Patlayıcı ve patlayıcı yapımında kullanılan malzemeleri ise sanığın tek katlı betonarme ve çatısız evinin üzerinde gizlenmiş şekilde açıkta duran ve ağzı bağlı siyah bir poşet içerisinde bulunduğu yine aynı arama tutanağında belirtilmektedir.
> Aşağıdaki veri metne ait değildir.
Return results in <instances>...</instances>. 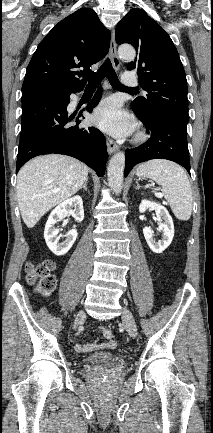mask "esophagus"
Masks as SVG:
<instances>
[{
  "mask_svg": "<svg viewBox=\"0 0 213 433\" xmlns=\"http://www.w3.org/2000/svg\"><path fill=\"white\" fill-rule=\"evenodd\" d=\"M109 55L114 68L117 70L120 67V60L117 56V45L115 41V30H112ZM119 149L118 145L110 138H107V150L109 154L116 152Z\"/></svg>",
  "mask_w": 213,
  "mask_h": 433,
  "instance_id": "esophagus-1",
  "label": "esophagus"
}]
</instances>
Sanığa komşu olan evlerinde benzer nitelikte olduğu dosyadaki fotoğraflardan anlaşılmaktadır.
Sanığın kendi evinde arama yapılacağı önceden söylenmemiş olmakla birlikte mahalledeki bir evde arama yapılacağı ve kendisinin de katılması gerektiği arama öncesi bildirilmiş olmasına rağmen bu bildirimden sonra yaklaşık bir, birbuçuk saat …’le birlikte oturup görevlileri bekleyen sanığın patlayıcının varlığından haberdar olması halinde hayatın olağan akışına göre bu patlayıcılardan kurtulmak için saklamak, uzağa atmak gibi tedbirlere başvurabileceği ve bunun içinde fazlasıyla yeterli bir süre bulunduğu halde patlayıcının evinin üzerinde ve açıkta bulunduğunu bilmesine rağmen herhangibir şey yapmadan evde polisin gelmesini beklemesi karşısında ele geçen patlayıcıların sanığın bilgisi ve hakimiyeti dahilinde evinin çatısında bulunup bulunmadığı konusunda kesin bir sonuç ve kanaate varmak mümkün değildir. Ortaya çıkan bu kuşku giderilmişte değildir. Maddi gerçeğin kuşkuya yer vermeyecek biçimde ortaya çıkarılamaması durumunda bu şüpheden sanığın yararlanması gerektiği ceza hukukunun en temel prensiplerinden birisidir.
Bu nedenlerle; mahallesinde arama yapılacağını öğrenen sanık dışındaki herhangi bir kimsenin de söz konusu patlayıcı maddeleri dışarıdan çatının üstüne atma
imkan ve ihtimalinin bulunması, içinde patlayıcı bulunan poşetin de bu ihtimale uygun şekilde ele geçmesi ve sanığında aşamalarda suçlamayı kabul etmemesi karşısında yüklenen suçu işlediğine dair her türlü kuşkudan uzak, kesin ve inandırıcı kanıtlar elde edilemediğinden beraatine ilişkin yerel mahkeme kararı isabetli olmakla kararın bozulmasına yönelik sayın çoğunluk görüşüne katılmamaktayız.